When Ghana decided to permit multiple schools to run LL.B. programs, some thought should have been given at that time to the fact that there would not be enough space at the law school for all those graduates. This lack of foresight and planning is what has created the current headache for the General Legal Council (GLC) which is responsible for legal education and admission to the bar in Ghana. We now have, I read, 3000 students intending to enroll in a school which can only accommodate 500. Instead of thinking much more broadly about a comprehensive solution, the GLC went for the facile one of an entrance examination and an interview without much thought or care about the future of those thousands of LL.B. graduates who are not able to make it to the law school and become lawyers. When this approach was declared unconstitutional, the GLC again, thinking narrowly, dug in its heels, refusing to look at the broader picture and rather introduced a Legislative Instrument (LI) in Parliament to give imprimatur to the previous illegality. Here again, I would join others to call for the withdrawal of the LI or its defeat by Parliament so that the GLC can now sit down with stakeholders and broadly consider and resolve the current issues dealing with legal education in Ghana.

One solution to the current imbroglio, which has been suggested by others, including Professor Kwaku Asare is to have the schools running the LLB programs also run the professional law course with the curriculum determined by the GLC. The GLC will then have two options. If it is satisfied with the quality of the programs and the competency of the graduates, it can admit them to the bar based on passage of their individual law school examinations. The other option for the GLC is to conduct its own bar examination for all the LL.B. and Professional Law Course graduates in order to ensure competency. There are many issues raised by this proposal, the most serious being that of the institutional capacity of the law schools to add the professional law course to their curricula and the availability of competent lecturers to teach those additional courses. These are however, matters that call for a national discussion by all those interested in the future of legal education in Ghana.

The current difficulties of the GLC is a result of resistance to change, inability to manage criticism and too much love for the status quo. When the issue of lawyer advertising came up, many voices were raised pointing to changes in many countries allowing lawyers to advertise, including the UK, from which we copied the prohibition on lawyer advertising. Many also pointed out the breach of this disciplinary rule by some of the very lawyers sitting on the disciplinary committee, who had websites.

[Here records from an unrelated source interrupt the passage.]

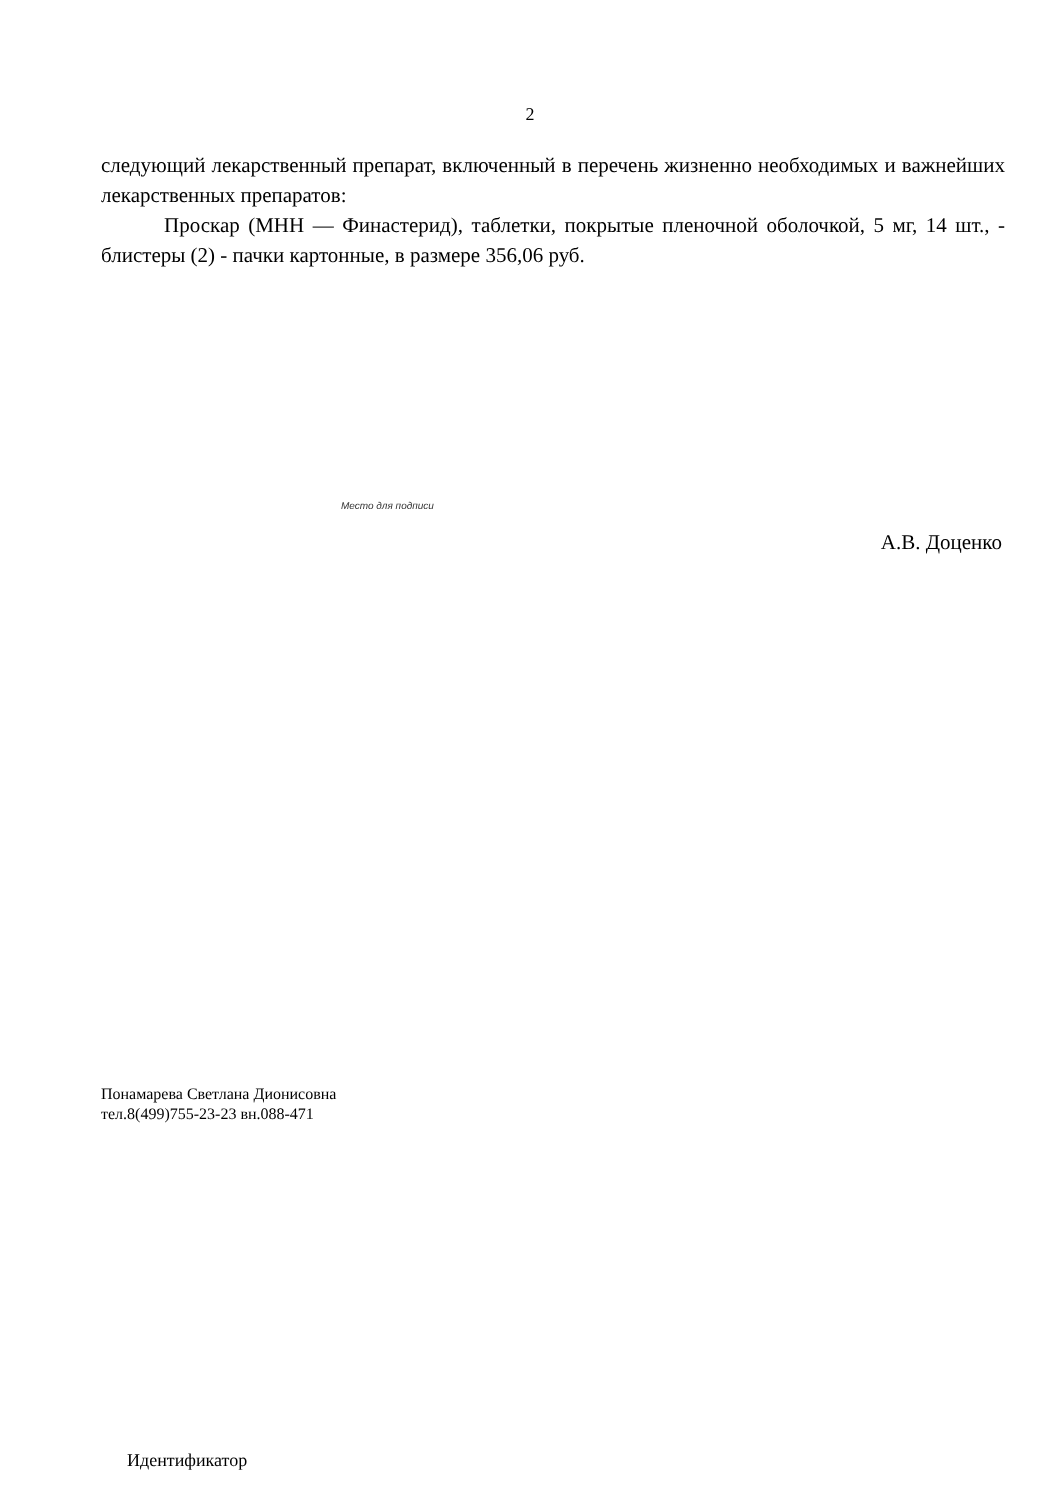2
следующий лекарственный препарат, включенный в перечень жизненно необходимых и важнейших лекарственных препаратов:
Проскар (МНН — Финастерид), таблетки, покрытые пленочной оболочкой, 5 мг, 14 шт., - блистеры (2) - пачки картонные, в размере 356,06 руб.
Место для подписи
А.В. Доценко
Понамарева Светлана Дионисовна
тел.8(499)755-23-23 вн.088-471
Идентификатор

Instead of using this opportunity to listen broadly to those commenting on this issue, invite suggestions and take a new look at the concept of advertising (or “touting” as they call it), the GLC, in a rearguard action, merely amended the disciplinary rules to allow for attorney websites. This is incongruous, since having a website is the widest advertising an attorney can engage in. Some could interpret this as a thinly veiled attempt to shield certain individuals from criticism, and to retroactively legalize prior breaches by some, of the advertising rules.

And talking of resistance to change, telling a Ghanaian lawyer to lose his wig, bib and gown is to invite a fight. The United States, as a sign of its independence from Britain decided to do away with these accoutrements for their lawyers. Even in the UK, as of July 13, 2017, lawyers and judges broke with centuries-old tradition and ceased wearing white horse-hair wigs in non-criminal cases. They also dispensed with wing collars and bands. These same suggestions have met with fierce resistance from the bench and bar in Ghana. My hero in this regard is the eminent lawyer Kobina Sekyi, who was called to the bar of the Inner Temple in 1918. He defiantly wore his kente cloth to court in the 1920s to make a statement. He had nothing but contempt for those of his compatriots who pathetically showed that they could not live without the dressing and habits they had picked up from the West. He was a true Africanist to the core. I hope for that day when we will take our independence seriously and stop being more British than the British themselves.